Muitos reduzem o sucesso na vida ao sucesso profissional. Nada mais equivocado! Quantos não são fracassados com contas bancárias gordas? Isso acontece porque sucesso verdadeiro é ter personalidade, maturidade. E isso só se alcança com consciência moral, que diferencia bem e mal, e que gera noção de dever. Mas o que será de uma geração de jovens médicos que tem horror à própria ideia de moralidade? De ordem? Ou com uma dificuldade imensa de compreender a necessidade de regras, de ritos… Serão eles ricos? É possível. E também miseráveis, porque imaturos e sem personalidade. No fim, ninguém é feliz assim, ou cumpre seu chamado no mundo, sua vocação.

Aliás, o que levaria um jovem médico a doar-se por alguém? Sem sombra de dúvidas, a certeza da dignidade da vida humana, e o conhecimento da sua transcendência. Infelizmente, esta geração tem receio até mesmo de dizer que uma vida humana vale mais que a vida de um papagaio, ou de uma lesma. Como amar o humano, se não se sabe o que ele é, ou quanto vale? Ingênuo pensar que um estudante imaturo e incapaz de amar tornaria-se imediatamente amoroso e dedicado pelo toque mágico do diploma em suas mãos.
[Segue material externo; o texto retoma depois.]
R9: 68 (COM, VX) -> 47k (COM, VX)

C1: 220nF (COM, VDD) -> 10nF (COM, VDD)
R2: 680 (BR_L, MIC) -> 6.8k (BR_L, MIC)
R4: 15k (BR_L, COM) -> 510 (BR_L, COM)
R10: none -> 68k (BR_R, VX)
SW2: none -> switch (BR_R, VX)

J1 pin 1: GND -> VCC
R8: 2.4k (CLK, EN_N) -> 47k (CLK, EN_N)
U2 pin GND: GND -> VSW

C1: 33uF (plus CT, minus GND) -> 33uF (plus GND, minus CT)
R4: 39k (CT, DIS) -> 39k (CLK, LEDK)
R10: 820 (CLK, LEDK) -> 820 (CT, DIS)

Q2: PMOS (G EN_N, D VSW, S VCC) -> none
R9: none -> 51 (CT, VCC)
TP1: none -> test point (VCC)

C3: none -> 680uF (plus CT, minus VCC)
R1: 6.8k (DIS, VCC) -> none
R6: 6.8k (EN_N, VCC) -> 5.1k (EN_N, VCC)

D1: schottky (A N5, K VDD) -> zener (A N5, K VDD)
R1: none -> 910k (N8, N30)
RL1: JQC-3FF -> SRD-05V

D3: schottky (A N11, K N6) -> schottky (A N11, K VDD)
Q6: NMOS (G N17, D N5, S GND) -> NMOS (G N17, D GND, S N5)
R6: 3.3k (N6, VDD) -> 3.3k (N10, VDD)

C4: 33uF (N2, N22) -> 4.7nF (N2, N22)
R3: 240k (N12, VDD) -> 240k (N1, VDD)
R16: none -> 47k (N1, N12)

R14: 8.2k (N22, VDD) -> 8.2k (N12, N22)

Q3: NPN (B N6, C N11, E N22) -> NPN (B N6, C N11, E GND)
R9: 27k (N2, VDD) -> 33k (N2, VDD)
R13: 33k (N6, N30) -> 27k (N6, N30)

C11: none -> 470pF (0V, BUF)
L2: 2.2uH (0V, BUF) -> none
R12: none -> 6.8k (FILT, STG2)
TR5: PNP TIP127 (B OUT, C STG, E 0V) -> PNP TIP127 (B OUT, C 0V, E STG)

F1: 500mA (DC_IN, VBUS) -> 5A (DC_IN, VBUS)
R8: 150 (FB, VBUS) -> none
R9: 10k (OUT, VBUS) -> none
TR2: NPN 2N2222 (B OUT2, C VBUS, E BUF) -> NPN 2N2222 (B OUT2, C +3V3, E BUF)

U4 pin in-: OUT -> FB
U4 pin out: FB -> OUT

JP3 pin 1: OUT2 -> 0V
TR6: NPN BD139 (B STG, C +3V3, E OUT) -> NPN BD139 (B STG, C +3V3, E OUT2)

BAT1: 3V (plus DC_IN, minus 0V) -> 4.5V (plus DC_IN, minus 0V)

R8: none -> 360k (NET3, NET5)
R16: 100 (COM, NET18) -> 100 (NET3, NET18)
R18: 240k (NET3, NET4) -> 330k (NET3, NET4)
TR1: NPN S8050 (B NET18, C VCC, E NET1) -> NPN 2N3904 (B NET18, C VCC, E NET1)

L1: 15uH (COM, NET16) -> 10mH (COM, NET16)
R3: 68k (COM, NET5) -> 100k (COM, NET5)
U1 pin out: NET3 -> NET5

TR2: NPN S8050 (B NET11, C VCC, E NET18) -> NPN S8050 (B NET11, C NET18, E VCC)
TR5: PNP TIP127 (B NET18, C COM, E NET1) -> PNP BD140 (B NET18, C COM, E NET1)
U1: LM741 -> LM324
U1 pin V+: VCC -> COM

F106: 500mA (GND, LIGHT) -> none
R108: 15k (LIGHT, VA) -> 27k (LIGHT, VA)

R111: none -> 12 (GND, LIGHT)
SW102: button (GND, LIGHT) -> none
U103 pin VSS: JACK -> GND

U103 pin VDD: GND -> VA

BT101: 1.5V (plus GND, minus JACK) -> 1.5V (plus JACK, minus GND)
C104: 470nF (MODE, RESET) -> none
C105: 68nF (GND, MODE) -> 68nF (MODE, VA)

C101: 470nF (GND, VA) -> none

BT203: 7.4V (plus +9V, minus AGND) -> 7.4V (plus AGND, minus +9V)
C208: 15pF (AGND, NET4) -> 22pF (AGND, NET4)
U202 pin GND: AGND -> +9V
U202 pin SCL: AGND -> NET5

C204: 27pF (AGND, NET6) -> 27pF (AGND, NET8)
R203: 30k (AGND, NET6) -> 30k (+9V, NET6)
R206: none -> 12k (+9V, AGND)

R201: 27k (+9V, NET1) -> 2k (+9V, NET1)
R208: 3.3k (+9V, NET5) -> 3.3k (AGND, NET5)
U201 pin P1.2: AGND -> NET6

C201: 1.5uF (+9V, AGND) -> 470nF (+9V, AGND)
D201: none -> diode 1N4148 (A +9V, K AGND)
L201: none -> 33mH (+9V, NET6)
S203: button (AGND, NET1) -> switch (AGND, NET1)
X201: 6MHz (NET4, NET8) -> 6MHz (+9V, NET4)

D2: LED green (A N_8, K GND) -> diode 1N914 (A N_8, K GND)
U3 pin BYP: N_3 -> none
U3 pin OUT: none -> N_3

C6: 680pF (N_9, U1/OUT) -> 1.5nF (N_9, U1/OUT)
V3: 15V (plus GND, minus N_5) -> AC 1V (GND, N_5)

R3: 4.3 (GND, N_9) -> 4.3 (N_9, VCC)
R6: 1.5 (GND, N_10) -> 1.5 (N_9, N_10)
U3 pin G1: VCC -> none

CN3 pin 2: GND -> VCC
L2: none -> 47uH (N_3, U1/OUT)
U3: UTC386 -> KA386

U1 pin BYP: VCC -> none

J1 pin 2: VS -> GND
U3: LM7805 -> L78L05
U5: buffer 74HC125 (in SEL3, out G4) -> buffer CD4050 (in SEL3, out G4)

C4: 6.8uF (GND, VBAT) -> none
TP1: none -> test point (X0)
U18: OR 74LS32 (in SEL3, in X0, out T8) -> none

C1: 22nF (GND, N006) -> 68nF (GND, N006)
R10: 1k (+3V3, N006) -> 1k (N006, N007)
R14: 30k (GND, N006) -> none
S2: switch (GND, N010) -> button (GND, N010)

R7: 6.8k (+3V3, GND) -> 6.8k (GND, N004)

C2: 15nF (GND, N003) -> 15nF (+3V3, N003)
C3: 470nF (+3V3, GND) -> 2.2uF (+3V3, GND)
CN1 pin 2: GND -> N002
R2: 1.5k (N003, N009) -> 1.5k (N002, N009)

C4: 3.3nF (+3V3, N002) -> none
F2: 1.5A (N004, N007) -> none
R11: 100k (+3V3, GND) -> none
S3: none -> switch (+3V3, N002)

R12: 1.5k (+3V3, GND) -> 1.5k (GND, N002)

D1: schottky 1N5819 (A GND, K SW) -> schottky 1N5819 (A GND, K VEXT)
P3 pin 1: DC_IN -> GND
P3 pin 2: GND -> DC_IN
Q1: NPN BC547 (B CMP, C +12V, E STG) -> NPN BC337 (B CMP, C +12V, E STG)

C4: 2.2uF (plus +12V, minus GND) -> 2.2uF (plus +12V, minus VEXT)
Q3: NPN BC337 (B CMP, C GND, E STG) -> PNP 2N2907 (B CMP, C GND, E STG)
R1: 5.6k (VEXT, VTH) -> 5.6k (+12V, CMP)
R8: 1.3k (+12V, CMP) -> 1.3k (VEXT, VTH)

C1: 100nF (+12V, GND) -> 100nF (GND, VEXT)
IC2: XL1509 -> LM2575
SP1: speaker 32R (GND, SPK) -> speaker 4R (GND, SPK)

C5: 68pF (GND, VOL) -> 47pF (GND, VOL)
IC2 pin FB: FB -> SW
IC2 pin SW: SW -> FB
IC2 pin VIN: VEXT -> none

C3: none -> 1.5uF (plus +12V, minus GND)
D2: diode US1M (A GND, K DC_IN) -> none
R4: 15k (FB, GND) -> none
Essa dinâmica se aplica a todas as profissões, mas o médico deve ser o primeiro da fila a entender a vida. Porque muitas vezes, ela está em suas mãos. Um bom exemplo a guiar os novatos de consultório pode ser São Lucas. Médico, artista e historiador. Com uma vida inteira doada ao conhecimento da verdade humana. Que a paixão pela beleza da existência também inspire você a cada dia, jovem médico, e te leve ao amor maior. Especialmente neste dia 18, dia do médico e de São Lucas, padroeiro da honrosa missão de curar.